Other Parts Discussed in Thread: MATHLIB
We are experiencing sporadic corruption of SATA read data using the TMS320C6748 hosted on both a custom developed circuit card assembly, and the TMS320C6748 LCDK, interfacing with a SATA II drive (have used several drives, including an M.2 SATA II solid state drive, and a WD SATA II HDD).
We are using the following software packages:
- XDC Tools 3.25.6.96
- SYS/BIOS 06.37.3.30 (includes FatFS R0.08a)
- C6748 PDK 2.00.00.00 (includes BIOSPSP 3.00.01.00 and NSP 1.10.00.03)
- EDMA 02.11.14.18
- DSPLIB 3.4.0.0
- MATHLIB 3.1.0.0
- C6000 Code Generation Tools (CGT) 7.4.21
- C6748 StarterWare 1.20.04.01
- SATA driver and Block Media driver from BIOSPSP 1.30.00.05
We are using Code Composer Studio 7.1.0.00016.
Some data points of interest:
- We are experiencing the same issues on our target CCA hosting the TMS320C6748, and also on the L138/C6748 Development Kit (LCDK…board rev A6). We originally thought we had layout issues on our target, but when the same behavior was seen on the LCDK, we considered our target layout validated.
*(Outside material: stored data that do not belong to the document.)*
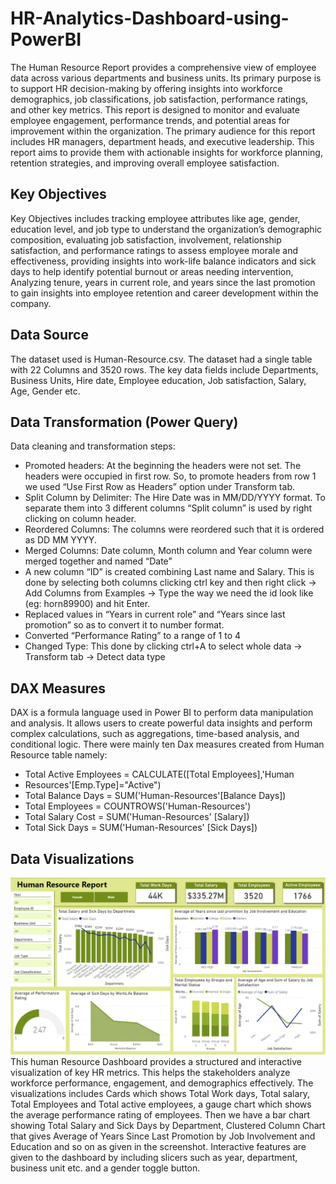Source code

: # HR-Analytics-Dashboard-using-PowerBI
The Human Resource Report provides a comprehensive view of employee data across various  departments and business units. Its primary purpose is to support HR decision-making by offering  insights into workforce demographics, job classifications, job satisfaction, performance ratings, and other key metrics. This report is designed to monitor and evaluate  employee engagement, performance trends, and potential areas for improvement within the organization. The primary audience for this report includes HR managers, department heads, and executive leadership. This report aims to provide them with actionable insights for workforce planning, retention strategies, and improving overall employee satisfaction. 

## Key Objectives
Key Objectives includes tracking employee attributes like age, gender, education level, and job type to understand the organization’s demographic composition, evaluating job satisfaction, involvement, relationship satisfaction, and performance ratings to assess employee morale and effectiveness, providing insights into work-life balance indicators and sick days to help identify potential burnout or areas needing intervention, Analyzing tenure, years in current role, and years since the last promotion to gain insights into employee retention and career development within the company.

## Data Source
The dataset used is Human-Resource.csv. The dataset had a single table with 22 Columns and 3520  rows. The key data fields include Departments, Business Units, Hire date, Employee education, Job satisfaction, Salary, Age, Gender etc.

## Data Transformation (Power Query)
Data cleaning and transformation steps:
- Promoted headers: At the beginning the headers were not set. The headers were occupied in first row. So, to promote headers from row 1 we used “Use First Row as Headers” option under Transform tab. 
- Split Column by Delimiter: The Hire Date was in MM/DD/YYYY format. To separate them into 3 different columns “Split column” is used by right clicking on column header. 
- Reordered Columns: The columns were reordered such that it is ordered as DD MM YYYY. 
- Merged Columns: Date column, Month column and Year column were merged together and named “Date” 
- A new column “ID” is created combining Last name and Salary. This is done by selecting both columns clicking ctrl key and then right click -> Add Columns from Examples -> Type the way we need the id look like (eg: horn89900) and hit Enter.
-  Replaced values in “Years in current role” and “Years since last promotion”  so as to convert it to number format. 
- Converted “Performance Rating” to a range of 1 to 4
- Changed Type: This done by clicking ctrl+A to select whole data -> Transform tab -> Detect data type

## DAX Measures
DAX is a formula language used in Power BI to perform data manipulation and analysis. It allows users to create powerful data insights and perform complex calculations, such as aggregations, time-based analysis, and conditional logic. There were mainly ten Dax measures created from Human Resource table namely: 
- Total Active Employees = CALCULATE([Total Employees],'Human 
- Resources'[Emp.Type]="Active") 
- Total Balance Days = SUM('Human-Resources'[Balance Days]) 
- Total Employees = COUNTROWS('Human-Resources') 
- Total Salary Cost = SUM('Human-Resources' [Salary]) 
- Total Sick Days = SUM('Human-Resources' [Sick Days]) 

## Data Visualizations
![Dashboard Overview](images/Dashboard.png)
This human Resource Dashboard provides a structured and interactive visualization of key HR metrics. This helps the stakeholders analyze workforce performance, engagement, and demographics effectively.  The visualizations includes Cards which shows Total Work days, Total salary, Total Employees and Total active employees, a gauge chart which shows the average performance rating of employees. Then we have a bar chart showing Total Salary and Sick Days by Department, Clustered Column Chart that gives Average of Years Since Last Promotion by Job Involvement and Education and so on as given in the screenshot. Interactive features are given to the dashboard by including slicers such as year, department, business unit etc. and a gender toggle button.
- In the instances in which a sector read of the M.2 SATA II solid-state drive results in corrupted data, an external SATA Analyzer in series (Teledyne LeCroy Sierra M6-2) reports seeing the correct data, even though the C6748 returns corrupted data in our software application
- We have a software workaround in place that performs multiple reads of the same sector, which seems to alleviate the corruption. We added this workaround at the Block Media layer at the point at which a SATA sector read is commanded. We read the same sector multiple times until we get two successive reads that return the same sector contents. Most of the time, the first 2 reads return the same data (i.e. no corruption). However, roughly 0.028% of the time a 3rd read is required (i.e. data returned by first 2 reads doesn’t match, but 3rd read matches 2nd read). This works out to 280 instances out of 1,000,000 sector reads.
- If we extend our software workaround to the SATA write path (i.e. multiple reads following a SATA write to validate the data written), we have very rare cases in which we have 2 successive corroborating reads that do not match the data written. In this case, we perform the write again and validate. We have seen this at a rate of 0.0013% (e.g. 13 instances out of 1,000,000 sector writes).
- The M.2 SATA SSD and WD SATA HDD work perfectly when mounted by Linux, so the drives themselves are considered validated.
We were suspicious of some of the Port PHY Control Register values (e.g. RXEQ, RXCDR, RXTERM) but haven't been able to come up with a combination that makes any appreciable difference in our corruption. Our current values are assigned as follows:
RXEQ: 0x1 (Adaptive)
LB: 0x1 (Ultra High Bandwidth)
RXCDR: 0x6 (First order, threshold of 1 with fast lock)
RXTERM: 0x1 (Common point set to 0.8 VDDA)
Any assistance or direction would be appreciated.